Flickr/The Freedom Association
As distasteful as it may be, the emergence of UKIP as a serious political force has brought waves to the calm of British political waters. Sure, the Commons benches have still been covered in the enraged spittle of MPs as they shout insults at each other, but to most on the outside politicians have been transforming into unidentifiable blobs of grey mush since 1997.
One man who shoulders a hefty part of the blame for the blandness in recent political history is Tony Blair. He arrived at Downing Street with the biggest majority since 1935 and many of the electorate seemed happy to see 18 years of Tory rule come to an end. New Labour were here and things were going to be different, or so we thought.
Blair moved Labour to the centre of the political spectrum as he ditched policies such as nationalisation, high tax, and unilateral disarmament and attempted to make the party more palatable to the British people. In other words, socialism was out and with that the political divide between the two major UK parties narrowed significantly.
The race to the centre
As time went on it became harder and harder to discern the difference between New Labour and the Conservatives. The Tories were once the nasty party, but how could that label not be placed on Blair’s party after taking the country to war despite mass protests and curtailing civil liberties? The country’s leaders were now populist rather ideological. The public were not blind to this.
Source: Young Adults and Electoral Turnout in Britain
While the trend began long before Tony Blair took control of the Labour Party, it was while he was leader that we saw most-common-perception of the difference between the two parties move from ‘a great deal of difference’ to ‘some difference’. This has continued until ‘not much difference’ had all but moved into second place in 2001. It’s obvious that a political landscape is in trouble when people can’t tell the difference between the two main parties.
And people can be forgiven for struggling to tell the difference. As recently as 2009 Ed Miliband said that there were areas of policy where Labour and the Tories were no different. The background of MPs, as this graph shows, has become more uniform and this gives the appearance of all MPs being part class of people even if their views differ.

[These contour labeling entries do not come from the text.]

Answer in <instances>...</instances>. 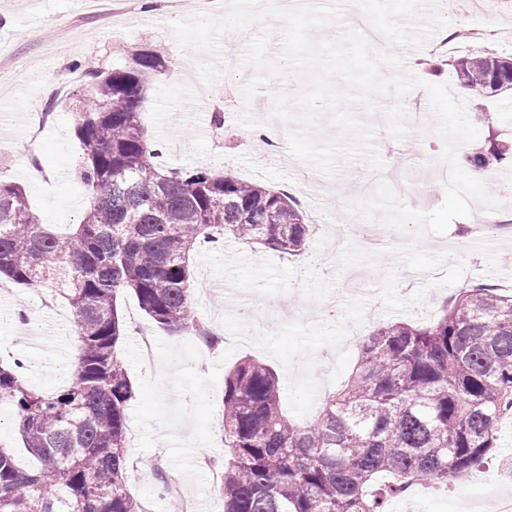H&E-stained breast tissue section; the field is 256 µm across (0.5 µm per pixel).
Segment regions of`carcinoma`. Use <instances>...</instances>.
I'll return each instance as SVG.
<instances>
[{
	"instance_id": "cac0c4a2",
	"label": "carcinoma",
	"mask_w": 512,
	"mask_h": 512,
	"mask_svg": "<svg viewBox=\"0 0 512 512\" xmlns=\"http://www.w3.org/2000/svg\"><path fill=\"white\" fill-rule=\"evenodd\" d=\"M448 66L477 97L512 89L511 56L471 53ZM166 67L146 49L108 70L76 65L79 175L94 196L71 231L39 223L24 188L0 183V277L51 289L78 329L75 374L55 393L30 388L21 361L0 365V401L34 460L22 469L0 445V512H143L126 481L136 388L119 353L118 294L134 295L160 328L214 348L220 338L206 335L194 303V253L226 235L292 257L305 250L310 225L287 190L161 165L139 114L148 79ZM463 162L482 171L512 164V144L488 139ZM507 395L512 293L488 285L459 289L428 324L378 325L346 384L306 426L283 415L273 368L245 358L224 376V512H386L406 476L446 487L488 459ZM383 473L392 482L382 487Z\"/></svg>"
}]
</instances>
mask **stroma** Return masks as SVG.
Here are the masks:
<instances>
[{"label":"stroma","instance_id":"obj_1","mask_svg":"<svg viewBox=\"0 0 512 512\" xmlns=\"http://www.w3.org/2000/svg\"><path fill=\"white\" fill-rule=\"evenodd\" d=\"M337 9L328 25L312 29V39L337 40L350 28L351 15L369 14L363 32L370 47L399 51L400 68L381 67L383 78L410 74L421 81L410 95L429 109L426 87L431 83L458 85L446 63L449 56L484 49L512 54V0H326ZM79 0H0V49L8 54L11 77L0 83V181L24 186L33 212L41 223L65 230L78 223L89 204L87 185L76 174L80 143L66 99H50L69 73V63L92 57L111 67L140 48H154L170 58L169 68L148 83L141 120L155 142H181L176 155L163 154L173 169L208 167L215 172L270 187L288 188L298 195L310 236L302 255L292 258L269 249H254L226 237L220 250L199 252L193 261L196 277L212 275L224 292L197 303L198 312L218 323L226 335L207 357H200L197 340L179 339L157 327L141 311L136 298L121 295L119 309L126 324L121 343L124 365L137 387L127 408V453L151 461L163 453L166 470L177 472L184 494L194 499L197 512H224V500L210 483L199 462L224 457L222 395L225 373L241 358L251 356L269 364L279 375L286 415L304 422L315 418L325 397L337 391L350 374L358 355L347 347V330L359 322L364 332L375 325L398 321H427L442 301L459 289L486 284L512 291V179H499L502 190L491 210L498 226L481 240H465L449 225L445 234L390 229L381 212L361 217V188L372 173L391 159H413L417 167L405 174L396 190L398 205L421 212L438 208L445 197L448 168L442 156L430 154L429 138L436 124L415 127L398 118L391 106L393 91L371 102L335 78L348 95L347 108L358 127L340 131L329 113L317 126L296 119L277 120L273 98L279 94L278 63L285 50L283 28L257 23L223 33L220 52L181 50L169 25L203 14L224 16L228 0L202 8L190 0L180 14L157 6L145 14L141 0H130L124 15L106 18L79 14ZM483 28L482 40L457 39L450 50L441 45L453 31ZM221 96L226 119L223 143L199 138L197 127H211L209 109L195 108L202 90ZM53 103L52 121L39 141L21 134L14 115ZM280 122L287 131L279 150L262 146L254 130ZM48 176L37 181L33 166ZM415 276V293L404 291L406 273ZM382 296L384 306L369 318L370 300ZM288 297L299 305L293 324L277 322L273 301ZM340 313L328 318L327 302ZM71 317L69 305L44 289L29 288L0 279V359H23L25 380L51 393L71 379L76 344L73 325L61 339L62 356H35L30 347L35 335L51 336L57 316ZM152 336L156 362L143 370L139 362L141 334ZM502 487H512V421L504 423L498 446L488 463L473 468L454 489L425 492L417 512H452L456 494L473 502L486 496L489 474Z\"/></svg>","mask_w":512,"mask_h":512}]
</instances>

It’s worth noting that since the 2001 General Election voter turnout has been rising, although it’s still far off levels seen in 1997 and before. So if it’s rising, is there really a problem with voter apathy at all? Well, turnout is still relatively low, but there’s another issue at hand which is much more serious than many may realise.
Sources: Young Adults and Electoral Turnout in Britain and UK Political Info
The turnout for 18-24s fluctuated for just under 30 years before a dramatic fall in the mid-90s. This is because young people are more likely to be turned off by politicians who all seem the same. When they vote they want to know something drastic happened. This is what the Liberal Democrats tapped into in the 2005 election and then lost it when they joined the grey mass of Parliament.

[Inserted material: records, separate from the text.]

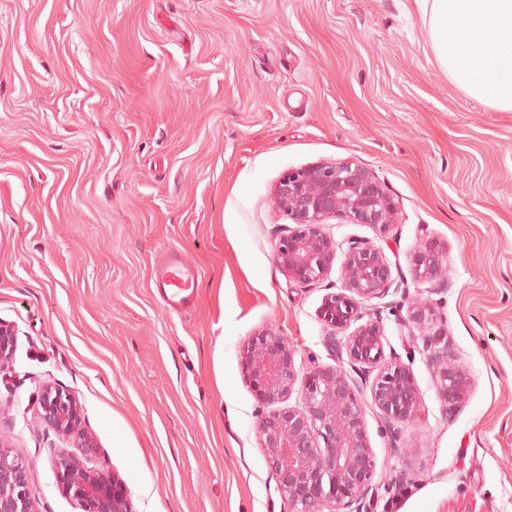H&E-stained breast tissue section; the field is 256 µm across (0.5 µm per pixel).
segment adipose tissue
Instances as JSON below:
<instances>
[{
  "label": "adipose tissue",
  "instance_id": "obj_1",
  "mask_svg": "<svg viewBox=\"0 0 512 512\" xmlns=\"http://www.w3.org/2000/svg\"><path fill=\"white\" fill-rule=\"evenodd\" d=\"M432 52L467 96L512 112V0H414Z\"/></svg>",
  "mask_w": 512,
  "mask_h": 512
}]
</instances>
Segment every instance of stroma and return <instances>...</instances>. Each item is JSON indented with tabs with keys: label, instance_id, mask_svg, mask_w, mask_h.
Here are the masks:
<instances>
[{
	"label": "stroma",
	"instance_id": "1",
	"mask_svg": "<svg viewBox=\"0 0 512 512\" xmlns=\"http://www.w3.org/2000/svg\"><path fill=\"white\" fill-rule=\"evenodd\" d=\"M336 160L397 205L405 288L367 306L420 391L398 438L366 410L372 512H512V112L449 81L413 0H0V319L18 328L0 435L38 512H82L57 488L48 383L132 512H288L243 347L273 326L300 372L336 363L319 308L342 263L289 278L271 201L288 169ZM427 242L445 287L413 279ZM173 255L201 272L179 314L155 285ZM417 298L471 377L459 409L401 324Z\"/></svg>",
	"mask_w": 512,
	"mask_h": 512
}]
</instances>
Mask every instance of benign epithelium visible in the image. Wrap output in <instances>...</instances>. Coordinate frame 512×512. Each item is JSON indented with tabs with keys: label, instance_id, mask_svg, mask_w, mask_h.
<instances>
[{
	"label": "benign epithelium",
	"instance_id": "7a95c632",
	"mask_svg": "<svg viewBox=\"0 0 512 512\" xmlns=\"http://www.w3.org/2000/svg\"><path fill=\"white\" fill-rule=\"evenodd\" d=\"M273 201L296 224L283 230L277 262L302 283L324 280L336 259V243L323 231L326 220L368 224L385 236L397 214L394 199L374 174L351 161L286 171L273 189ZM343 255V282L320 306L329 330L326 344L338 365H317L300 375L288 339L272 327L258 332L245 349L249 378L262 403L274 405L300 391L299 406L272 410L258 422L260 448L290 512H368L376 487L365 397L394 439L396 424L409 420L420 402L410 369L396 354H385L381 319L368 317L364 307L401 288L388 257L381 247L359 238L346 241ZM443 267L439 251L424 244L415 253L413 277L431 283ZM433 316L430 304L418 302L408 309L403 326L425 329ZM16 346L15 325L0 320L1 371L12 366ZM426 347L442 401L462 406L471 379L454 349L430 338ZM39 406L43 422L72 447L55 459L59 491L80 501L84 512H132L122 484L88 466L98 445L86 428L81 403L64 388L46 384ZM27 470L28 464L0 438V512H39L28 493Z\"/></svg>",
	"mask_w": 512,
	"mask_h": 512
}]
</instances>
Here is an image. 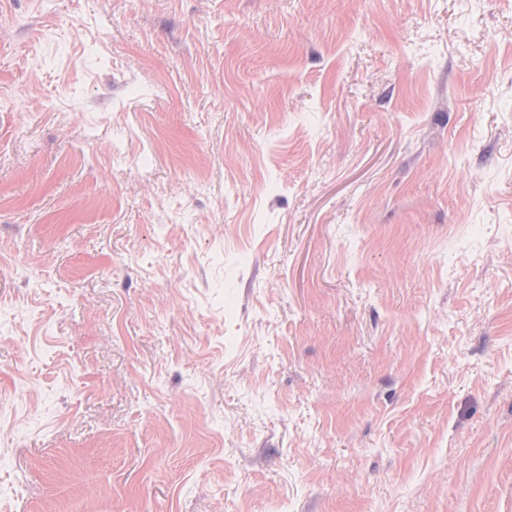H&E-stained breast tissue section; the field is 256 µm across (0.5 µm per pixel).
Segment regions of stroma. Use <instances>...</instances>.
Instances as JSON below:
<instances>
[{"instance_id":"35a3bbf8","label":"stroma","mask_w":512,"mask_h":512,"mask_svg":"<svg viewBox=\"0 0 512 512\" xmlns=\"http://www.w3.org/2000/svg\"><path fill=\"white\" fill-rule=\"evenodd\" d=\"M512 512V0H0V512Z\"/></svg>"}]
</instances>
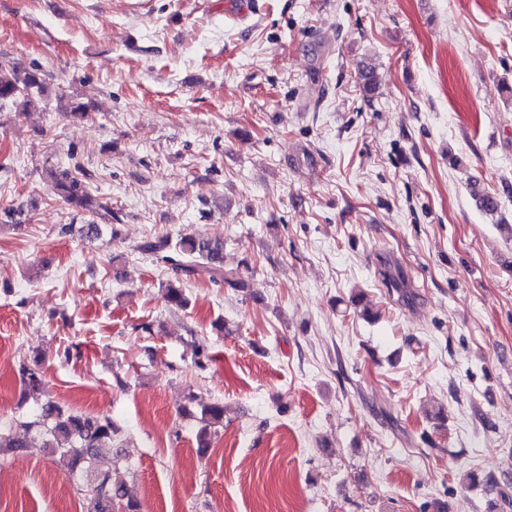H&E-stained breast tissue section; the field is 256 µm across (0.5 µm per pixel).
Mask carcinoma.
I'll return each mask as SVG.
<instances>
[{
  "mask_svg": "<svg viewBox=\"0 0 512 512\" xmlns=\"http://www.w3.org/2000/svg\"><path fill=\"white\" fill-rule=\"evenodd\" d=\"M43 92V78L40 69L23 67L16 62H0V100H20L30 105ZM55 194L69 206L84 211L93 220L85 225V236L99 234L98 221L112 220V209L90 191L89 173L79 164L66 169H50ZM137 250L156 257L157 261L187 276H200L213 283L223 282L233 288L245 287L242 277L224 270V241L199 239L183 235L176 240L161 237L147 240ZM389 292L398 295L402 301L411 302L415 294L398 265L387 260L382 272ZM164 296L172 306L185 302L180 280L165 284ZM22 379L28 398L38 406L35 419L20 424L24 430L39 428L43 434V447L53 453L69 458L72 472L83 473V480L97 484L95 497L83 496V512H112L114 502H124L126 512H139V502L133 498L120 475V462L112 455V447L119 443L118 432L110 415L86 416L65 410L51 400H43L46 383L36 360L29 366L21 367ZM224 406L220 403L202 407L201 420L204 425L197 435V448L204 454L212 447V428L223 423Z\"/></svg>",
  "mask_w": 512,
  "mask_h": 512,
  "instance_id": "obj_1",
  "label": "carcinoma"
}]
</instances>
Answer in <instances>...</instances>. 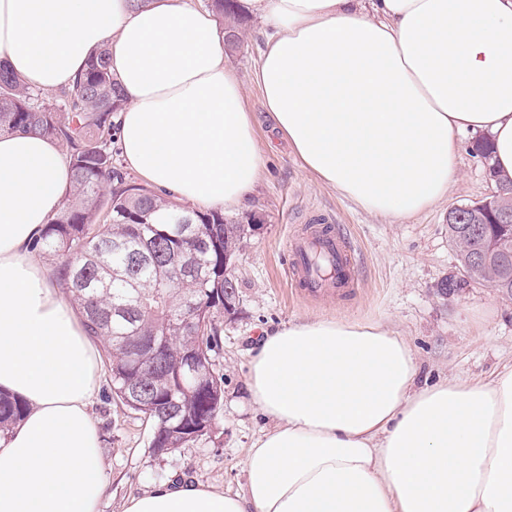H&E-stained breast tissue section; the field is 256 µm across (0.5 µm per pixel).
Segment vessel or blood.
I'll return each instance as SVG.
<instances>
[{
  "label": "vessel or blood",
  "mask_w": 512,
  "mask_h": 512,
  "mask_svg": "<svg viewBox=\"0 0 512 512\" xmlns=\"http://www.w3.org/2000/svg\"><path fill=\"white\" fill-rule=\"evenodd\" d=\"M316 251L327 256L335 265L336 272L332 278L317 276L310 262L312 253ZM287 254L290 258V281L295 287L321 293L334 286L353 289L358 285L350 240L333 225L292 233L287 242Z\"/></svg>",
  "instance_id": "1"
}]
</instances>
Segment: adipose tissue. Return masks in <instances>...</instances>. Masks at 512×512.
<instances>
[{
  "label": "adipose tissue",
  "mask_w": 512,
  "mask_h": 512,
  "mask_svg": "<svg viewBox=\"0 0 512 512\" xmlns=\"http://www.w3.org/2000/svg\"><path fill=\"white\" fill-rule=\"evenodd\" d=\"M254 81L303 167L362 209L413 216L483 133L512 178V0H247ZM110 51L125 166L199 208L238 211L265 158L211 13L186 0H0V59L40 90ZM58 142L0 136V390L27 404L0 438V512H97L106 475L90 404L98 353L31 247L70 187ZM406 340L318 318L266 333L249 368L271 420L243 493L169 483L123 512H512V368L415 388Z\"/></svg>",
  "instance_id": "adipose-tissue-1"
}]
</instances>
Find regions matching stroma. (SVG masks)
I'll use <instances>...</instances> for the list:
<instances>
[{
    "label": "stroma",
    "mask_w": 512,
    "mask_h": 512,
    "mask_svg": "<svg viewBox=\"0 0 512 512\" xmlns=\"http://www.w3.org/2000/svg\"><path fill=\"white\" fill-rule=\"evenodd\" d=\"M228 62L243 82L256 142L266 161L261 186L229 222L251 225L233 269L239 300L221 318L224 414L208 437L156 454L151 426L112 394L102 375L91 407L106 473L98 512H122L126 499L169 482L197 481L226 493L242 491L245 457L271 423L256 412L248 391L249 353L264 332L301 319L340 317L379 322L402 336L417 361L416 387L458 376L487 382L512 366V296L464 277L448 239V211L494 194L476 135L461 138L459 174L445 197L399 222L368 213L324 186L302 166L263 107L253 80L264 35L254 17L239 28ZM337 224L354 248L357 290L292 294L285 245L299 228Z\"/></svg>",
    "instance_id": "obj_1"
}]
</instances>
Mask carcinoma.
<instances>
[{"mask_svg": "<svg viewBox=\"0 0 512 512\" xmlns=\"http://www.w3.org/2000/svg\"><path fill=\"white\" fill-rule=\"evenodd\" d=\"M209 7L239 46L237 0ZM125 103L108 52H99L69 87H28L0 60V134H35L66 147L68 202L36 247L59 260L60 284L78 307L88 336L103 343L118 400L152 424L151 448L174 451L211 434L224 412V377L216 369L224 287L237 291L224 254L247 235L244 224L216 211L188 210L137 184L113 151L112 116ZM460 247V225H448L461 267L467 251L497 233L481 216ZM494 288L512 295V253ZM194 308L193 323L182 313ZM26 404L0 393V430L21 420Z\"/></svg>", "mask_w": 512, "mask_h": 512, "instance_id": "1", "label": "carcinoma"}]
</instances>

While voter turnout across the board is lower than it was back in the 90s and before, 18-24s are well below the average. So, why is this such a big deal? Won’t they just start voting as they get older? Apparently not.
According to the studies cited in this University of Sussex paper, voting is a habit that needs to be formed. Non-voting has a ‘generational effect’ which means it will continue into old age. In other words, if you don’t vote when you’re young you’re significantly less likely to vote in the future, meaning low youth voter turnout now means lower general voter turnout in the future.

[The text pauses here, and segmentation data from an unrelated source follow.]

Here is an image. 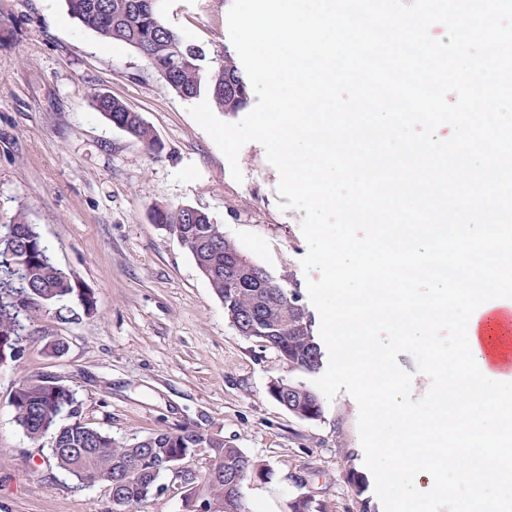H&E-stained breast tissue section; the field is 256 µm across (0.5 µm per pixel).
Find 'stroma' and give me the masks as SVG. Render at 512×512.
Masks as SVG:
<instances>
[{
	"instance_id": "obj_1",
	"label": "stroma",
	"mask_w": 512,
	"mask_h": 512,
	"mask_svg": "<svg viewBox=\"0 0 512 512\" xmlns=\"http://www.w3.org/2000/svg\"><path fill=\"white\" fill-rule=\"evenodd\" d=\"M232 0H164V24L209 53L237 59ZM106 93L140 113L163 143L152 154L94 105ZM178 96L131 47L74 19L66 0H0V224L24 213L55 263L93 292L97 310L50 306L25 320L19 360L0 365V512H113L106 482L79 485L47 462L51 439L30 440L8 397L21 380L53 375L79 418L131 443L192 424L268 469L244 484L251 512H285L298 495L318 512H383L364 464L359 407L346 392L298 418L269 393L276 380L312 384L270 348L240 336L188 250L153 220L190 205L284 287L307 290L302 212L281 209L264 146L244 145L242 181ZM63 351L51 352V342ZM365 477L364 490L347 479Z\"/></svg>"
}]
</instances>
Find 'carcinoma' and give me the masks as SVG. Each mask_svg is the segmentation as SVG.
<instances>
[{
    "instance_id": "cac0c4a2",
    "label": "carcinoma",
    "mask_w": 512,
    "mask_h": 512,
    "mask_svg": "<svg viewBox=\"0 0 512 512\" xmlns=\"http://www.w3.org/2000/svg\"><path fill=\"white\" fill-rule=\"evenodd\" d=\"M161 0H67L71 15L82 26L109 42L133 48L165 84L183 98L201 94L228 114L244 109L251 98L249 83L225 55L207 56L206 50L188 42L166 26L160 17ZM101 115L122 128L145 147L159 153L163 146L139 113L123 101L105 94L94 97ZM156 223L180 235L197 267L209 270L207 280L224 303V316L237 332L265 348L273 349L293 370L313 372L322 352L312 321L295 288L267 285L265 269L224 238L205 211L195 215L184 207L158 208ZM12 237L15 248L0 253V361H16L22 353L21 316L35 307L75 300L85 314L96 309L88 292H78L71 275L59 268L34 224L18 214L0 225V237ZM271 396L292 415L316 420L322 408L317 393L302 385L280 381ZM15 421L25 435L37 440L53 432V465L86 484L122 472L117 512L132 508L156 492L167 474L166 460L181 454L202 457L203 467L189 497L201 512L220 503L222 512H250L243 487L253 477L267 475L242 449L219 434L208 435L191 425L175 431L159 430L133 443H119L78 419L77 394L62 381L52 385L44 376L23 380L9 395ZM70 422H63V412Z\"/></svg>"
}]
</instances>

Two other studies in that paper also claim that when the main parties have fewer differences people are less inclined to vote, so it’s not just conjecture that politicians are to blame for young people being less ideological motivated today. In fact, it suggests that campaigns to get people to vote will do nothing if politicians are all seen as the same.
Are UKIP good for democracy?
And this brings us to UKIP. They have tapped into voter apathy brought on by the distrust of politicians with their rhetoric about operating outside of the Westminster bubble. Nigel Farage, with his pints and straight-talking about immigration and the EU (compared to mainstream politicians), has convinced many people that his party are different. While his background is distinctly a Tory one, it doesn’t matter. The public believe him and the surge in support his party has seen proves it.
If the previously-mentioned studies are to be believed, then UKIP’s offer of seemingly-new policies and non-cookie cutter candidates mean voter apathy should be on the wane. It makes sense that the 2015 General Election should see a stronger turnout than the last two, but is the youth vote being drawn towards the parties offering something different?
Here’s how the 18-24 group voted in the Oct 1974 – 2010 elections.
Source: Ipsos MORI
And here’s how they intend to vote in 2015.
And where those “Other” votes are going.
That’s a massive transformation in voting patterns, and the fluctuations show that young people are paying attention and are open to new political ideologies. The rise of UKIP has shown that smaller parties can influence politics proper and these graphs show it. This is even after the Lib Dems angered students by turning their backs on them. It doesn’t matter that UKIP aren’t aimed at young people, what matters is that Farage has made them realise voting for something more radical – like the Greens – is a viable option.
So, with votes now offering more choice we should see many more young people heading to polling stations. If voting is all about habit forming, it maybe that UKIP has saved a whole generation from voter apathy and influenced Britain’s political future – even if they don’t win.